A common complaint is that the analogy doesn’t really work: Approaching a comet is a very different problem from climate change. As Alex Trembath argued in Foreign Policy magazine, unlike the comet in the movie, the climate does not set a deadline beyond which human life will be impossible. There is also no simple technological solution that would make the problem go away if only we could agree to use it.
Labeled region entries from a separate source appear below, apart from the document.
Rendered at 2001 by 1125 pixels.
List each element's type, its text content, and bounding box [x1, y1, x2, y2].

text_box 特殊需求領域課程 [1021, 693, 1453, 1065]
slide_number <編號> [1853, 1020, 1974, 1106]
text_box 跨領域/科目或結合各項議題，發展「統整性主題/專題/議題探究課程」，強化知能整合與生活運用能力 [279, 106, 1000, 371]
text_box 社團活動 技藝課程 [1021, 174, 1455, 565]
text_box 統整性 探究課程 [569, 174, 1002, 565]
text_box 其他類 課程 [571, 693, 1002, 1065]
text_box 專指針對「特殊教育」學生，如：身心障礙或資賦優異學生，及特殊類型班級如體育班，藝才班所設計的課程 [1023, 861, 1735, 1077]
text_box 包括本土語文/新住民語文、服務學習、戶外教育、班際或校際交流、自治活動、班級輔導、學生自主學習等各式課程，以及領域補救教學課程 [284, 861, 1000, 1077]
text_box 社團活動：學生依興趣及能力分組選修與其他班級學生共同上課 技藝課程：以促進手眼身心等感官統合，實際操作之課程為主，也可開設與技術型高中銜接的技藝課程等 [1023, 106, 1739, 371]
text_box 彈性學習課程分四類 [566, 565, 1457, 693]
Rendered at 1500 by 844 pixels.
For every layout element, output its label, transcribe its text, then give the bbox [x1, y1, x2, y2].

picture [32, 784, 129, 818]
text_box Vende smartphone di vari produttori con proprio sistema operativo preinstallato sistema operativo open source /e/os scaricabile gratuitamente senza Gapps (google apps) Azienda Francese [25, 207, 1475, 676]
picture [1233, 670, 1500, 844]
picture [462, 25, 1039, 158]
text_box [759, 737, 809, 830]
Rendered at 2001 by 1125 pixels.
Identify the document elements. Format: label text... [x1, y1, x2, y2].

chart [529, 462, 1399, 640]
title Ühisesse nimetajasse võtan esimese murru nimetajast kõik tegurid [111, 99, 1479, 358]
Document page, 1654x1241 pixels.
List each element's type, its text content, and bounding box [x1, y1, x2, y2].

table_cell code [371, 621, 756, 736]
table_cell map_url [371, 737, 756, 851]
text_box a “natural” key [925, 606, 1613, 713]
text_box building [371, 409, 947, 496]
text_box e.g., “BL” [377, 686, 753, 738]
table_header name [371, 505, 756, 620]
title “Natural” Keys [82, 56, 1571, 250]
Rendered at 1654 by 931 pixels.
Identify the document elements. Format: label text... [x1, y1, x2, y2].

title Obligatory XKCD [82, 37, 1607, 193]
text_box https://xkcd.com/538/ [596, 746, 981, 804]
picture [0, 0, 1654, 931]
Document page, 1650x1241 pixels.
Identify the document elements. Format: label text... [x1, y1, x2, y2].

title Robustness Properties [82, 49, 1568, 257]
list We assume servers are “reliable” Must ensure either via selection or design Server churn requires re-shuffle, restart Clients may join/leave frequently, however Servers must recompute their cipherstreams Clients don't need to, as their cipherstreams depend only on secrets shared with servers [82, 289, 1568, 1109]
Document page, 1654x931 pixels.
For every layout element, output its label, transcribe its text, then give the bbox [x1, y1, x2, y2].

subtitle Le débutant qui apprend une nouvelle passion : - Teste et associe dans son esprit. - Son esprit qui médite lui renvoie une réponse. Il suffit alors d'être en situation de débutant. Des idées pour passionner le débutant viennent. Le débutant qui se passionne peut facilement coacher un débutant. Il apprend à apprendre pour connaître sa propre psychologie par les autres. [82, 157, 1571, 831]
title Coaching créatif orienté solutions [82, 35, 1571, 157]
Despite all the reviews, the film seems to have been very popular with audiences. On Netflix, it broke records as the streaming service’s most-watched movie in a single week.

Quote of the week
“It is now. The eyes of our children and grandchildren judge us. Ours be the generation that can. And do. As we enter a new year, there is not a moment in lose. – Prince Charles, heir to the UK throne, wrote a column for Newsweek advocating a “military-style campaign to mobilize the strength of the global private sector” to invest billions of dollars in reduction greenhouse gas emissions and the fight against carbon already present in the atmosphere.

Graph of the week
This comes from a recent report by Wood Mackenzie analysts Søren Lassen and Shimeng Yang, which examines revenues from offshore wind projects. They signal a “seismic shift” in the industry, signaled on December 1 by the announcement of the winners of Thor, Denmark’s 1 GW offshore wind tender. “It was a historic event because five of the six bidding consortia submitted an offer where the subsidies were effectively negative – the developers will pay the government and not the other way around,” they write. The graph shows the revenue per megawatt hour for offshore wind projects around the world that have granted support programs, by year of upload. The range is wide, especially in 2022-2023, but the trend of the global average is clear: a decrease of 66% between 2014 and 2025.